Republican Rep. Nancy Mace kicked off her campaign for South Carolina governor Monday, reveling in her reputation as a politically mercurial outsider willing to take on the establishment and go to battle for conservative causes.
“South Carolina is tired of politicians who smile for the cameras, lie to your face and then vanish when it’s time to lead,’’ Mace told a gathering of supporters at The Citadel, the Military College of South Carolina, where she made history as the school’s first female graduate. “I’m running for governor because South Carolina doesn’t need another empty suit. It needs a governor who will fight for you and your values.”
Mace pledged to work with federal immigration authorities to expel undocumented immigrants, slash the state income tax and defund colleges that push “gender ideology.”
“I’m here to fight for you and your values,’’ the third-term congresswoman said. “So to the establishment this morning and the cowards hiding behind their … press releases, buckle up. To the radical left, brace yourselves. And to the great people of the great state of South Carolina, help is on the way.”
Mace joins a crowded GOP primary field that already includes Lt. Gov. Pamela Evette; state Attorney General Alan Wilson; state Sen. Josh Kimbrell; and Rep. Ralph Norman, her colleague in the House Republican Conference who launched his campaign late last month.
In the deeply conservative Palmetto State, where Democrats haven’t won a gubernatorial election since 1998, the victor in the Republican primary would be the heavy favorite to succeed GOP incumbent Henry McMaster, who is precluded by law from seeking a third full term.
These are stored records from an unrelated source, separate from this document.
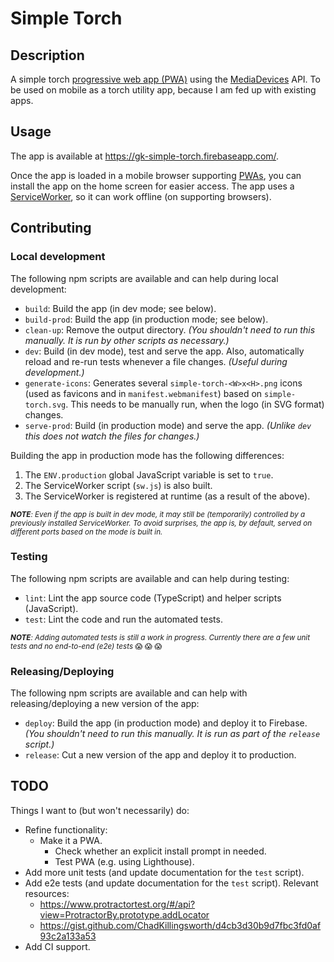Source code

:# Simple Torch


## Description

A simple torch [progressive web app (PWA)][mdn-pwa] using the [MediaDevices][mdn-media-devices] API.
To be used on mobile as a torch utility app, because I am fed up with existing apps.


## Usage

The app is available at https://gk-simple-torch.firebaseapp.com/.

Once the app is loaded in a mobile browser supporting [PWAs][mdn-pwa], you can install the app on the home screen for
easier access. The app uses a [ServiceWorker][mdn-sw], so it can work offline (on supporting browsers).


## Contributing


### Local development

The following npm scripts are available and can help during local development:

- `build`: Build the app (in dev mode; see below).
- `build-prod`: Build the app (in production mode; see below).
- `clean-up`: Remove the output directory.
  _(You shouldn't need to run this manually. It is run by other scripts as necessary.)_
- `dev`: Build (in dev mode), test and serve the app. Also, automatically reload and re-run tests whenever a file
  changes.
  _(Useful during development.)_
- `generate-icons`: Generates several `simple-torch-<W>x<H>.png` icons (used as favicons and in `manifest.webmanifest`)
  based on `simple-torch.svg`. This needs to be manually run, when the logo (in SVG format) changes.
- `serve-prod`: Build (in production mode) and serve the app.
  _(Unlike `dev` this does not watch the files for changes.)_

Building the app in production mode has the following differences:
1. The `ENV.production` global JavaScript variable is set to `true`.
2. The ServiceWorker script (`sw.js`) is also built.
3. The ServiceWorker is registered at runtime (as a result of the above).

<sub>

_**NOTE**:_
_Even if the app is built in dev mode, it may still be (temporarily) controlled by a previously installed
ServiceWorker. To avoid surprises, the app is, by default, served on different ports based on the mode is built in._

</sub>

### Testing

The following npm scripts are available and can help during testing:

- `lint`: Lint the app source code (TypeScript) and helper scripts (JavaScript).
- `test`: Lint the code and run the automated tests.

<sub>

_**NOTE**:_
_Adding automated tests is still a work in progress._
_Currently there are a few unit tests and no end-to-end (e2e) tests_ :scream: :scream: :scream:

</sub>

### Releasing/Deploying

The following npm scripts are available and can help with releasing/deploying a new version of the app:

- `deploy`: Build the app (in production mode) and deploy it to Firebase.
  _(You shouldn't need to run this manually. It is run as part of the `release` script.)_
- `release`: Cut a new version of the app and deploy it to production.


## TODO

Things I want to (but won't necessarily) do:

- Refine functionality:
  - Make it a PWA.
    - Check whether an explicit install prompt in needed.
    - Test PWA (e.g. using Lighthouse).
- Add more unit tests (and update documentation for the `test` script).
- Add e2e tests (and update documentation for the `test` script).
  Relevant resources:
  - https://www.protractortest.org/#/api?view=ProtractorBy.prototype.addLocator
  - https://gist.github.com/ChadKillingsworth/d4cb3d30b9d7fbc3fd0af93c2a133a53
- Add CI support.


[mdn-media-devices]: https://developer.mozilla.org/en-US/docs/Web/API/MediaDevices
[mdn-pwa]: https://developer.mozilla.org/en-US/docs/Web/Progressive_web_apps
[mdn-sw]: https://developer.mozilla.org/en-US/docs/Web/API/Service_Worker_API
In her announcement at the Citadel, Mace sketched the broad outlines of her journey from high school dropout to Waffle House server to barrier-breaking student at the famed military academy.
“I learned about having courage, I learned about having discipline,” she said. “I learned right here at the Citadel how to hold the line no matter the odds.”
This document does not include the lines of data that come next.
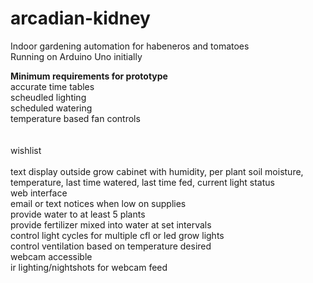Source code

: # arcadian-kidney
Indoor gardening automation for habeneros and tomatoes
<br>Running on Arduino Uno initially

<B>Minimum requirements for prototype</B>
<br>accurate time tables
<br>scheudled lighting
<br>scheduled watering
<br>temperature based fan controls
<br>
<br>
<br>
wishlist<br>
<br>text display outside grow cabinet with humidity, per plant soil moisture, temperature, last time watered, last time fed, current light status
<br>web interface
<br>email or text notices when low on supplies
<br>provide water to at least 5 plants
<br>provide fertilizer mixed into water at set intervals
<br>control light cycles for multiple cfl or led grow lights
<br>control ventilation based on temperature desired
<br>webcam accessible
<br>ir lighting/nightshots for webcam feed
<br>
<br>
Mace first ran for Congress in 2014, when she challenged Republican Sen. Lindsey Graham in a primary. She finished in fifth place with 6 percent of the vote. About four years later, she won a special election to the state House, representing a seat in the Charleston suburbs.
In 2020, Mace narrowly unseated Democratic Rep. Joe Cunningham in the state’s 1st District. The seat later became more Republican in redistricting, and Mace has since twice been reelected by double digits, including a 17-point victory last fall.
Several Democrats had already lined up to take on Mace in the coastal district, which includes suburban Charleston and the Hilton Head Island area. Republicans, though, should start out as the favorites to hold the seat next year – Donald Trump carried it by 13 points in 2024, according to calculations by Daily Kos Elections.
Mace came to Congress in 2021 with more moderate views on social issues such as LBGTQ rights and abortion.
Since then, however, she has burnished an image as a conservative firebrand and become an outspoken opponent of transgender rights, using social media to amplify her message.
Mace regularly brands herself as part of a “caucus of one.” She was part of a group of seven Republicans who voted against Speaker Kevin McCarthy in October 2023. In a move that left some of her fellow Republicans scratching their heads, she wore a T-shirt with a large red letter “A” that she said was a reference to Nathaniel Hawthorne’s novel “The Scarlet Letter,” which tells of women persecuted by their Puritan community.
Earlier this year, Mace delivered a speech on the House floor in which she accused multiple men of sexual assault and said Wilson, the state attorney general and now her rival for the Republican gubernatorial nomination, ignored the allegations. Wilson, the son of South Carolina Rep. Joe Wilson, called Mace’s claims “categorically false.”
Mace has had a complicated relationship with Trump. She worked on his 2016 presidential campaign, but following the Jan. 6, 2021, attack on the Capitol by Trump’s supporters, she voted in favor of an independent commission to investigate the riot.
In recent years, Mace has been more vocal in her support for the president. Her launch video for the governor’s race features a clip of Trump calling Mace a fighter.
“When she sets her sight on something, she’s tough,’’ Trump says in the clip.
Nick Eskow contributed to this report.